Alberto Fernández, Kirchner's cabinet chief, confirmed Tuesday that the government did not make the payment because it was not willing to dip into the country's international reserves without having first reached an agreement with the IMF.

''The government does not want to repeat the same steps that triggered the recession,'' he said, referring to previous administrations that committed to strict fiscal spending targets and policies that contributed to deepening the economic crisis.

''We are working well, without any problems,'' and the government is interested in ''living up to its commitments,'' added Fernández.

But he acknowledged that in the talks with the IMF, both sides are sticking to their guns. The Kirchner government ''does not want to postpone Argentina's economic development any longer.

''It is a question of reaching an agreement for a socially sustainable country,'' and one that will allow Argentina ''to live up to our obligations to the international lenders, but without slowing our growth,'' he said.

There appears to be some discord among the government's economic team, however. Economy Minister Roberto Lavagna tried without success to convince Kirchner to pay at least part of the debt servicing that fell due Tuesday.

The president's refusal ignited tensions between the two men, a source familiar with what occurred in their meeting, told IPS, speaking on condition of anonymity.

A rumour that Lavagna might hand in his resignation began to make the rounds Tuesday, although it was refuted by the minister's spokesman, Armando Torres.

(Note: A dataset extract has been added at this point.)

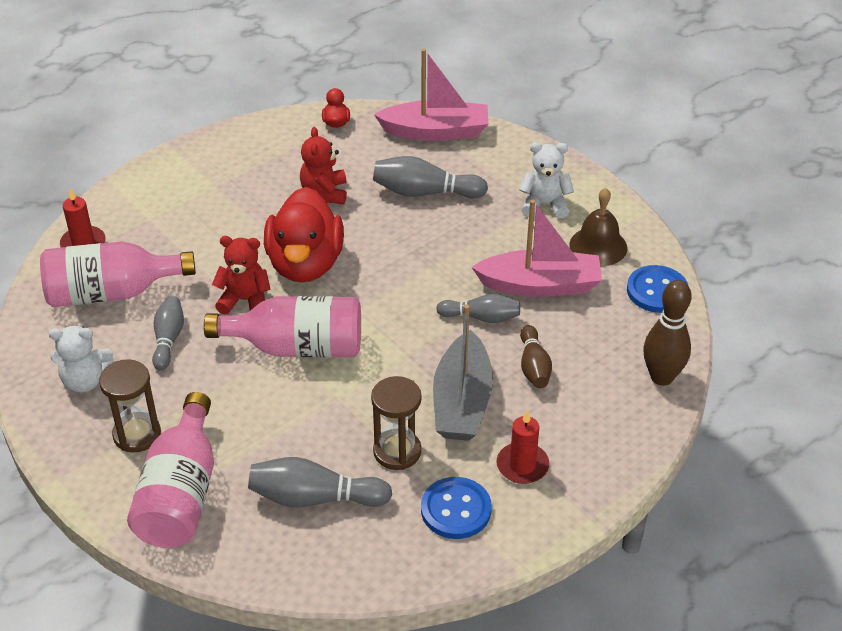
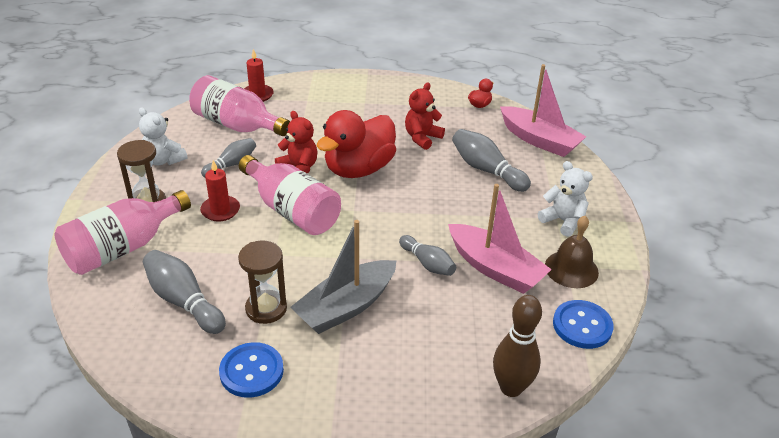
camera: 40 degrees right, 5 degrees down
(522, 465) = (331, 375): red candle -> red candle (220, 210)
(533, 366) = (423, 317): brown bowling pin -> none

The tense situation has forced Lavagna to suspend his participation in the World Trade Organisation (WTO) ministerial conference, which opens Wednesday in the southeastern Mexican resort city of Cancun.

The negotiations for restructuring the debt payments that will come due over the next three years came to a standstill on Friday, when both parties to the talks dug in their heels due to the proximity of the Tuesday deadline.

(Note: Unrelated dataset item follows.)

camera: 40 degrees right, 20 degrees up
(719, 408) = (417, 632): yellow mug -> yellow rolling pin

Kirchner accused the IMF of lobbying in favour of private companies, like banks and the firms that have taken over Argentina's public utilities in privatisation processes, and refused to allow increases in utility rates -- a condition set by the IMF for reaching an accord.

Buenos Aires also refused to meet another IMF requirement -- to expand the compensation paid to banks for the losses they suffered as a result of the measures the government adopted to confront the financial crisis that erupted in late 2001, such as a freeze on deposits.

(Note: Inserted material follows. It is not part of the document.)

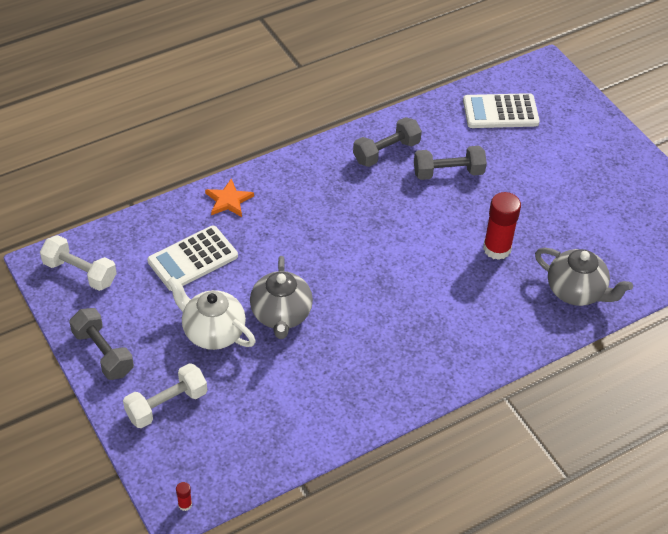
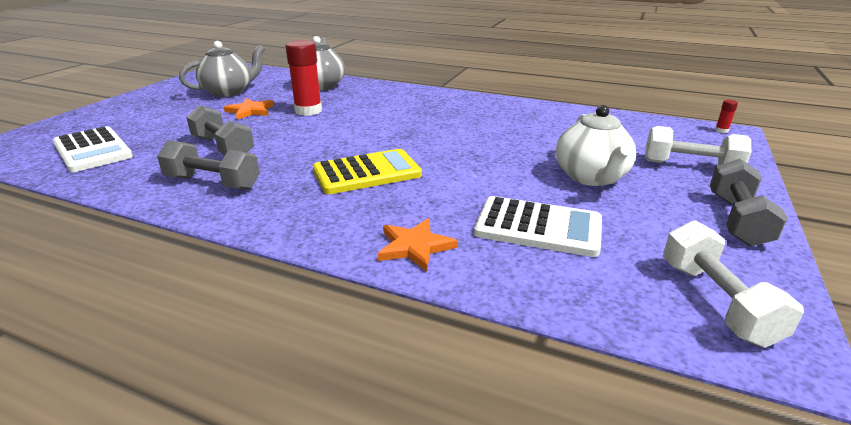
camera: 125 degrees left, 20 degrees down
(281, 315) = (513, 157): grey teapot -> grey teapot (229, 92)
(333, 225) = (367, 173): none -> yellow calculator
(528, 213) = (250, 111): none -> orange star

The banks will receive three billion pesos (around one billion dollars) in compensation for the cost of returning deposit-holders' savings in dollars while they were forced to accept loan payments in pesos.

But the IMF is now demanding that the banks be given another seven billion pesos (2.3 billion dollars) for returning the deposits in dollars to account-holders who secured court injunctions to release their savings from the freeze.

The government also refused to a budget surplus target higher than three percent of gross domestic product (GDP) over the next three years, saying it would only agree to a target above that level for 2004, but not for 2005 and 2006. The IMF has demanded four percent GDP.

The Argentine economy began to show timid signs of recovery in mid-2002, after the late-2001 collapse culminated nearly four years of recession.

No fresh funds have been received from the multilateral lenders, but the country's economic indicators began to improve slightly in June 2002 nonetheless.

Economic authorities forecast 5.5 percent GDP growth for 2003.

Central Bank reserves, which plunged from 35 billion dollars in 1999 to less than eight billion in 2002, have rallied to 13.6 billion, and inflation stands below 10 percent a year.

Against that backdrop, Lavagna defended a commitment to a fiscal surplus equivalent to three percent of GDP for 2004.

But he said that for the following two years, the target should depend on the level of economic growth, the country's success in bringing down unemployment, and the poverty rate, which has soared to more than 50 percent of the population of this once-rich country, Latin America's third-largest economy.